There are parts with an undeniable groove, but there are also parts that are not, so I can definitely see that.
It runs the gamut. I have a very traditional version of what “groovy” is, and I just find the record a lot more experimental than that. I feel that it’s a dark record, and it’s an experimental record, and it’ll be a while before it’s maybe seen as that.

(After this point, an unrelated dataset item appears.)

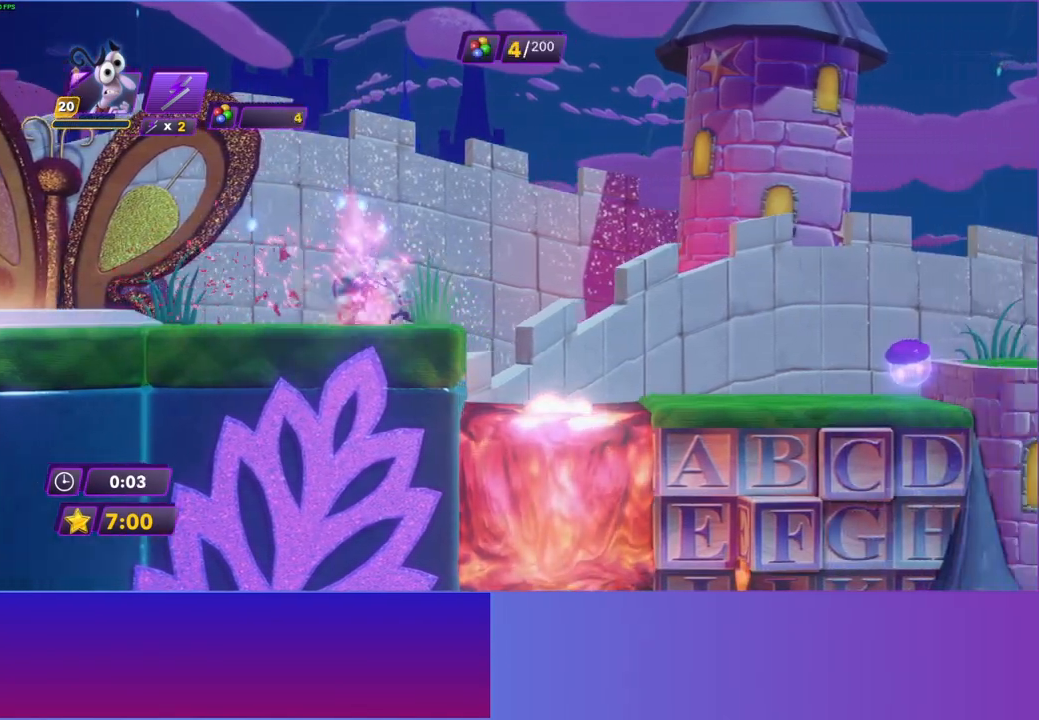
{"buttons": [], "left_stick": "right", "right_stick": "center", "events": [[50, "A", "down"], [150, "A", "up"], [250, "A", "down"], [317, "A", "up"]]}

The concept of experimental music, in the case of “experimenting” as a verb, is changing. There’s a whole generation now that’s growing up with access to all recorded music. Where once you would have a point of reference where “breaking out of the box” meant experimenting with a bunch of styles, there’s this group of people who’ll listen to this record and not think it’s that experimental. That there’s still a mood and a vibe that’s consistent with it.
I don’t know. I don’t really think of “experiments” as the sound of a fridge drone for an hour — although I like that a lot, that could be quite melodious — or recording environments. All that stuff is good; that’s just process.
I think when I mean “experimental”, I mean it’s emotionally experimental. I wasn’t conscious of it, but it has perhaps intentionally alienating moments, more so than a lot of Destroyer records and more than most “song”-based records, because that’s not what songs are supposed to be doing, at least not our popular understanding of what songs are supposed to do. You’re supposed to sing along to them, you’re supposed to dance to them, they’re supposed to be backdrops for shared memories. I think I wrote a bunch of songs that are a really awkward fit for all of that. A lot of people say, “Well, guess what, Dan? That’s not the first time that’s happened.”
I’m gonna say that, in retrospect, the record Have We Met, which I thought was at the time a dark, almost depressing, abrasive record now strikes me, in the light of LABYRINTHITIS, as a very warm, intimate, inviting record. Even though it has a lot of dark lyrical passages and a few creepy sound moments, it’s more about being welcomed into someone’s world than LABYRINTHITIS. Because this record is relentlessly fast and there’s lots of things going on, it seems kind of upbeat, almost joyous in parts. But I think when you really look at it, it’s pushing at the world, it’s pushing at song structure, or maybe abandoning song structure as you listen to it. Maybe it’ll be the last record of songs that I do. That’s what I hear when I hear it.
It’s almost like a facade.
It’s almost like a facade, yeah. I feel that it’s a facade. [laughs] Now that we’re at the end of the press cycle, I can go on record and say, “LABYRINTHITIS is a facade.”